The good news is you can make a career change at any age. The key to getting through it is finding balance. Below are a few suggestions. 

Evaluate Your Decision

The first bit of advice is to evaluate your decision to make a career change. As this decision will impact you and your family, you want to ensure you’re making an informed choice to move forward. The biggest question to consider is, are you dissatisfied with the field you’re in or just the company you work for? If it’s the latter, perhaps you should start applying for a job with another organization. 

If you believe you’re simply ready to shift gears completely, do some research to determine what that will require. For example, if you wanted to be a social worker, you might need to go back to school and take psychology courses or get a forensic certificate. How much will that cost? How long will it take? What will be required of your family to support you?

Talk To Your Family

Once you’ve thoroughly evaluated your decision to make a career change and determined how to accomplish the goal, it’s time to talk to your family. Of course, you should start with your significant other since they’re the other adult in the house. Express your desire to do something different with your life. Share your dreams, goals, and your plan to get there. Finally, explain the necessary sacrifices it may require. 

After you two have discussed the matter and gotten on the same page, you can present the news to your children.

Planning, Routines, And Schedules

The next step is creating a plan and building schedules and routines around those plans. As you’re figuring out your professional journey, don’t forget to evaluate the financial, structural, and emotional aspects of your home life. For instance, if you’re going to quit your job and go to college, how will your family survive the increased debt with less income? Ultimately, you would look into financial aid and scholarship opportunities while adopting frugal budgeting techniques. 

Using the same example, if you’re going back to school, how will it change your family’s existing routines and schedules? If your schedule permits you from dropping the kids off at school, will your spouse do it, or do they need to sign up to ride the bus? If you’re going to night school, will you meal prep and batch cook, so your family has dinner, or will outside relatives volunteer to cook? 
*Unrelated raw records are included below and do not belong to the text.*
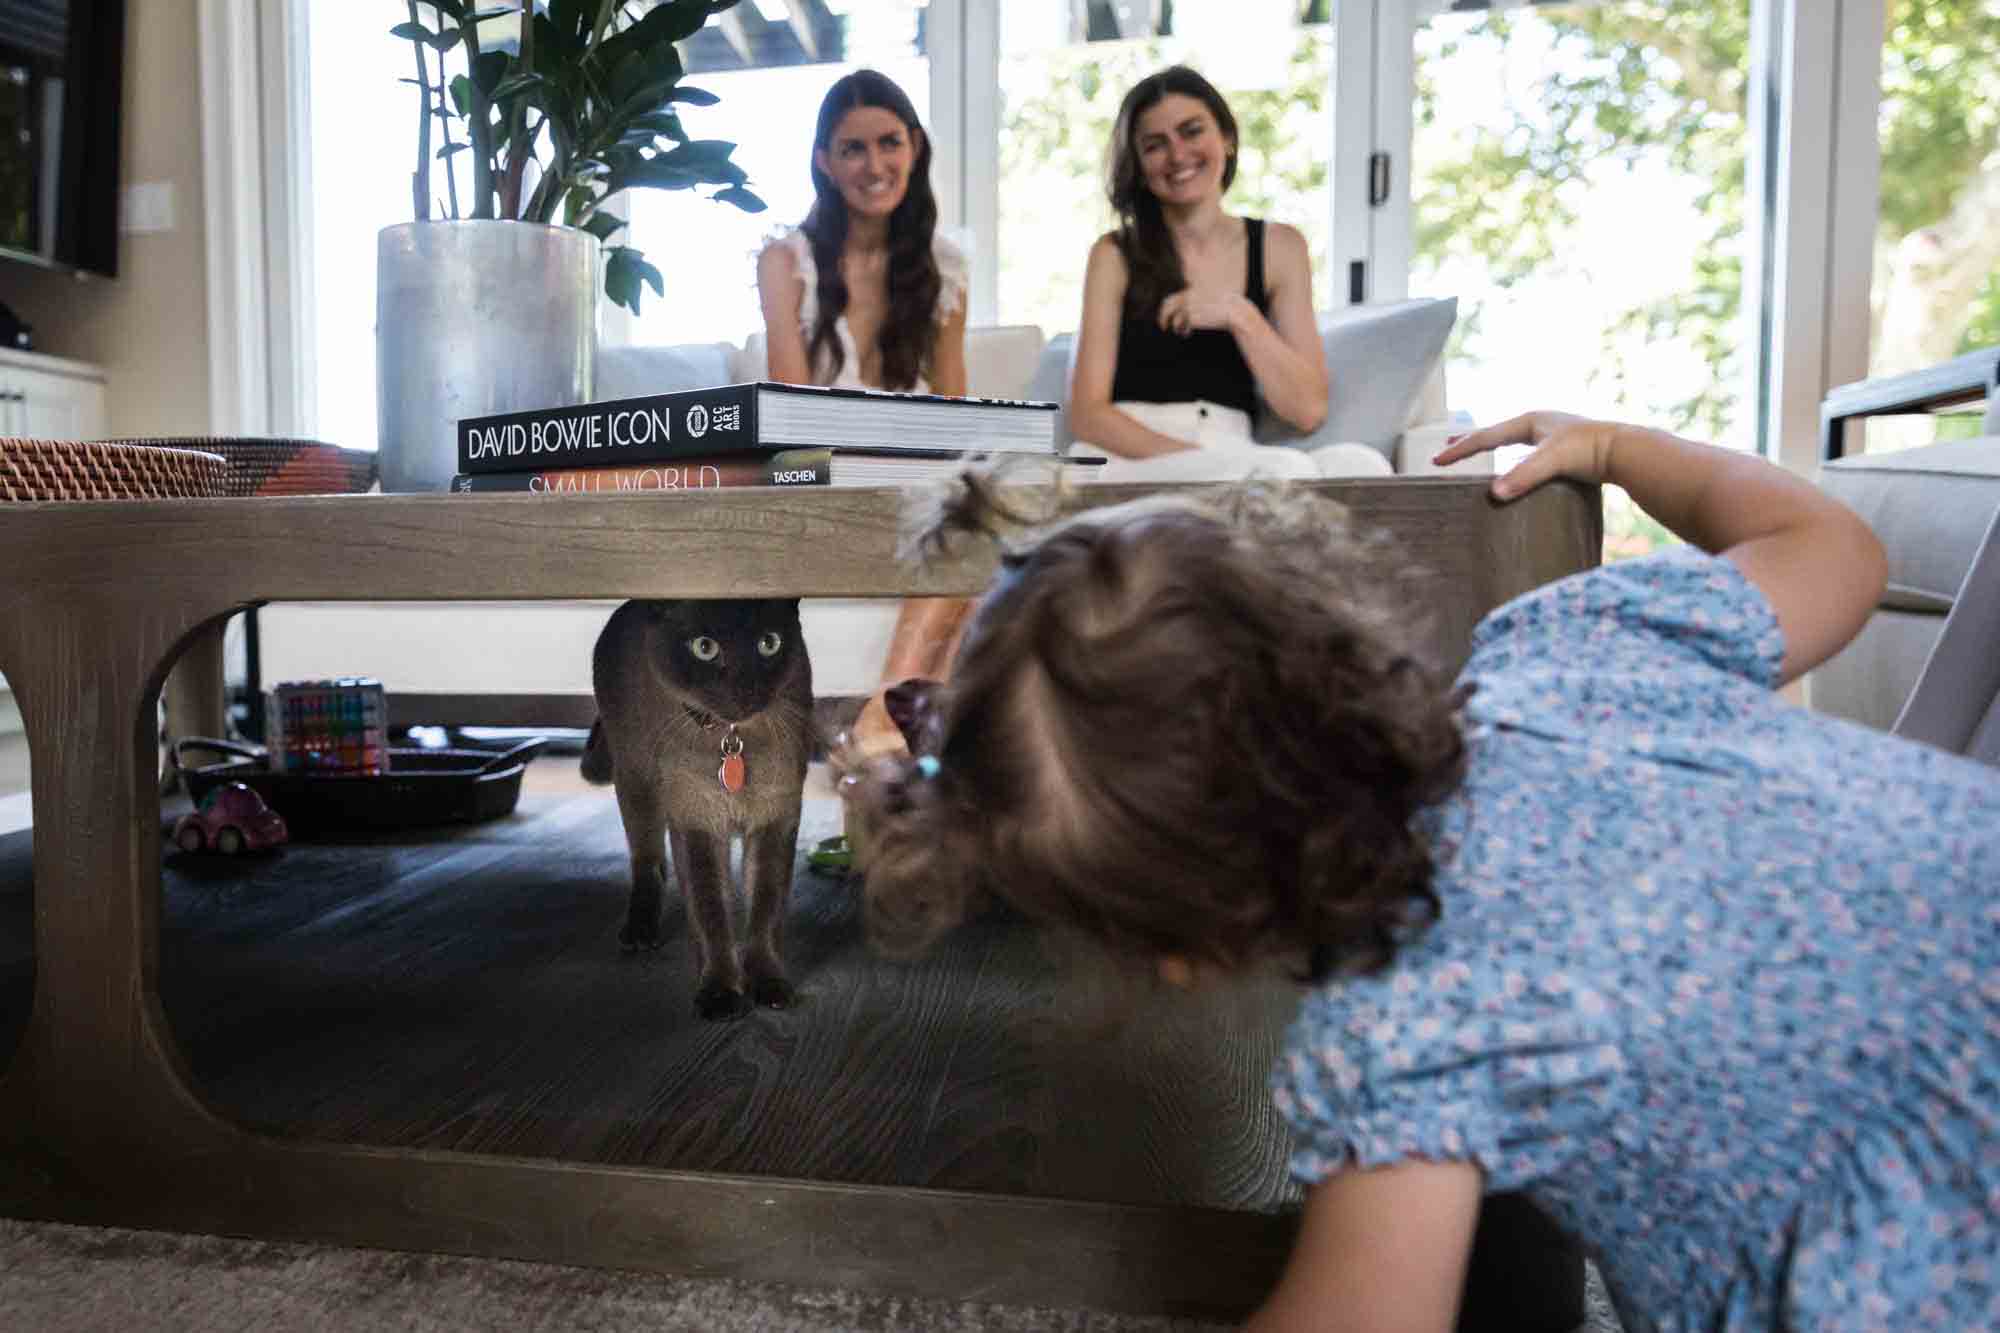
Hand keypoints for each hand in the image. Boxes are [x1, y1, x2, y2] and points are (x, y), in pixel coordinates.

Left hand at [1158, 287, 1247, 336]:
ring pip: (1174, 320)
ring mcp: (1189, 308)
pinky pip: (1183, 327)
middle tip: (1162, 326)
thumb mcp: (1211, 299)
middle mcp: (1187, 298)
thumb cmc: (1226, 306)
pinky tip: (1187, 334)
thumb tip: (1190, 312)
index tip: (1166, 315)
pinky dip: (1183, 331)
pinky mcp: (1192, 318)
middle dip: (1162, 317)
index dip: (1166, 308)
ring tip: (1179, 332)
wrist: (1234, 311)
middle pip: (1166, 307)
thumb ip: (1199, 301)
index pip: (1171, 298)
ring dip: (1175, 327)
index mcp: (1191, 291)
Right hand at [1431, 410, 1619, 500]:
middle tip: (1446, 449)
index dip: (1460, 451)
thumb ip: (1523, 477)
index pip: (1485, 437)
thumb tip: (1494, 494)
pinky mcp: (1563, 449)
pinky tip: (1515, 467)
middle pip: (1494, 433)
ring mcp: (1551, 435)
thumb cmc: (1590, 451)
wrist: (1625, 451)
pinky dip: (1511, 458)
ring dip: (1491, 448)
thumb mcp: (1552, 461)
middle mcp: (1538, 424)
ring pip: (1511, 441)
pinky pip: (1527, 452)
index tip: (1437, 462)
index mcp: (1529, 422)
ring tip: (1476, 453)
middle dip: (1469, 443)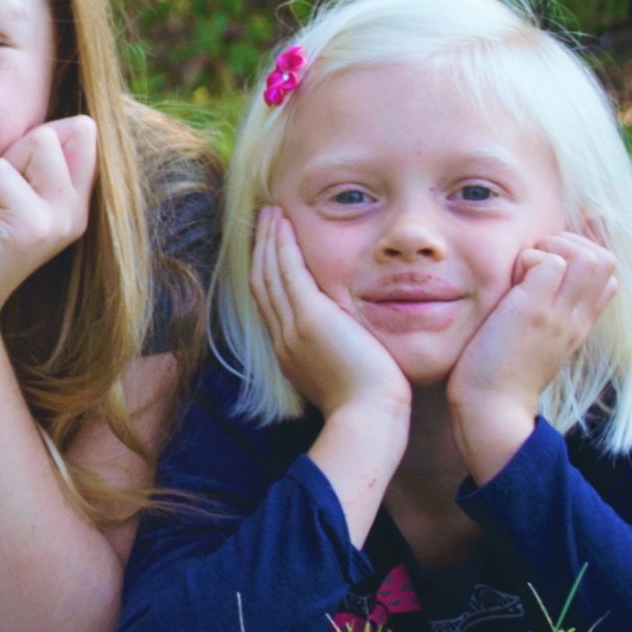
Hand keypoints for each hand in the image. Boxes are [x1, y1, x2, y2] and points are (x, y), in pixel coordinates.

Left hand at [0, 117, 96, 328]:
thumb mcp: (6, 188)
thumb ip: (35, 157)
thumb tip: (80, 121)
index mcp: (74, 200)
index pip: (81, 130)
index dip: (32, 140)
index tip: (8, 185)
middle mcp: (75, 212)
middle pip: (52, 131)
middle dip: (9, 155)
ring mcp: (59, 221)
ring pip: (35, 142)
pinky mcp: (33, 228)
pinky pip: (1, 171)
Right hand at [248, 208, 408, 426]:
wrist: (367, 417)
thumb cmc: (369, 406)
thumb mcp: (345, 377)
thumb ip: (339, 356)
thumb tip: (349, 345)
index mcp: (290, 352)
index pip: (271, 304)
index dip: (268, 273)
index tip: (271, 250)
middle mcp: (283, 337)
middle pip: (262, 283)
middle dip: (262, 250)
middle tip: (264, 222)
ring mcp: (292, 326)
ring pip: (270, 272)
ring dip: (269, 240)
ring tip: (271, 213)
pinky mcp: (309, 317)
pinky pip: (288, 271)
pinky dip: (283, 245)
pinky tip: (285, 224)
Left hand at [448, 231, 617, 475]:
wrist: (492, 409)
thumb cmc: (499, 372)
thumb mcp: (534, 339)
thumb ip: (544, 313)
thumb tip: (535, 282)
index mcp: (578, 322)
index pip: (607, 273)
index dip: (578, 255)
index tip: (544, 269)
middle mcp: (577, 316)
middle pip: (605, 258)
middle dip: (567, 244)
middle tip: (533, 265)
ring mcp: (559, 314)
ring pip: (587, 255)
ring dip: (550, 249)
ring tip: (523, 273)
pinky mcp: (534, 312)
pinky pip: (548, 262)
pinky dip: (526, 260)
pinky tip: (508, 285)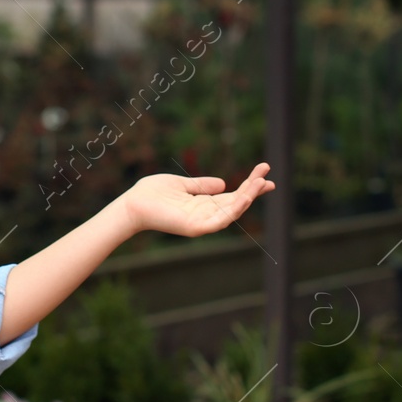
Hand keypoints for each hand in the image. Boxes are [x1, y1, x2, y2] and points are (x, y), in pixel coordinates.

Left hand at [120, 162, 274, 237]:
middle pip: (236, 203)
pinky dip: (233, 210)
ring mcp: (202, 223)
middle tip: (269, 175)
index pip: (232, 196)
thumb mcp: (182, 184)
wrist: (132, 204)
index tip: (264, 173)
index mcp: (203, 204)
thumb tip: (222, 183)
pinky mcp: (195, 228)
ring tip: (260, 183)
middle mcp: (206, 215)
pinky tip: (245, 197)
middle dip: (253, 190)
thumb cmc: (152, 194)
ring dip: (248, 198)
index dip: (249, 186)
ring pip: (232, 212)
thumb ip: (201, 185)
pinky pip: (220, 221)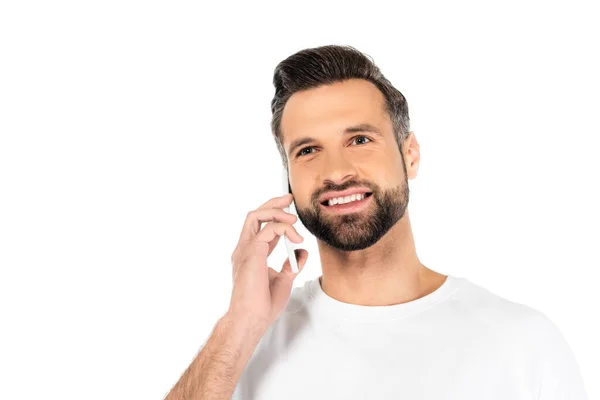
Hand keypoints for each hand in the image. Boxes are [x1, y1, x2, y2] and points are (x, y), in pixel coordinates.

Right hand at [227, 193, 308, 328]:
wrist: (252, 318)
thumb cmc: (263, 304)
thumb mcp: (284, 279)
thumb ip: (291, 263)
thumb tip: (302, 251)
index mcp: (251, 253)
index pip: (259, 226)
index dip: (274, 215)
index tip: (290, 210)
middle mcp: (245, 248)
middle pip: (254, 215)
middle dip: (273, 203)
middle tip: (289, 198)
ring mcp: (245, 249)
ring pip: (256, 215)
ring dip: (277, 212)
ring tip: (294, 220)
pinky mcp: (251, 252)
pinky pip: (267, 230)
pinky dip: (284, 229)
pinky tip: (296, 239)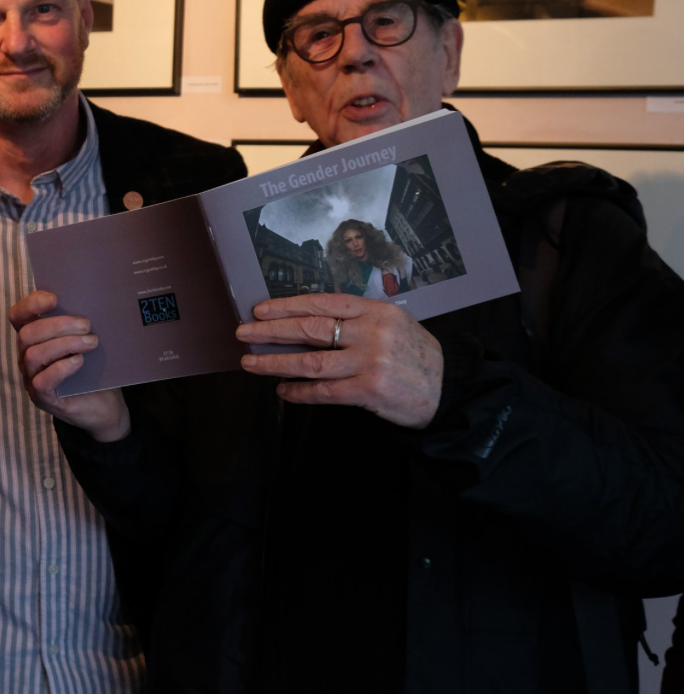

As you work through each portion of your professional plan, ensure that you’ve created routines and schedules for your household. That way, you can accomplish your goals without too much disruption to their everyday lives. 

If you feel that you’re in a career that doesn’t speak to your passions, there’s nothing wrong with making a change. Yes, your current job may pay the bills, but there’s more to life than earning a quick buck. If you’ve been holding off on taking the leap because of how it may impact your family, it’s time to put your plans in motion. As you can see, with a bit of planning and preparation, you can ease the impact and begin the journey to doing something you love.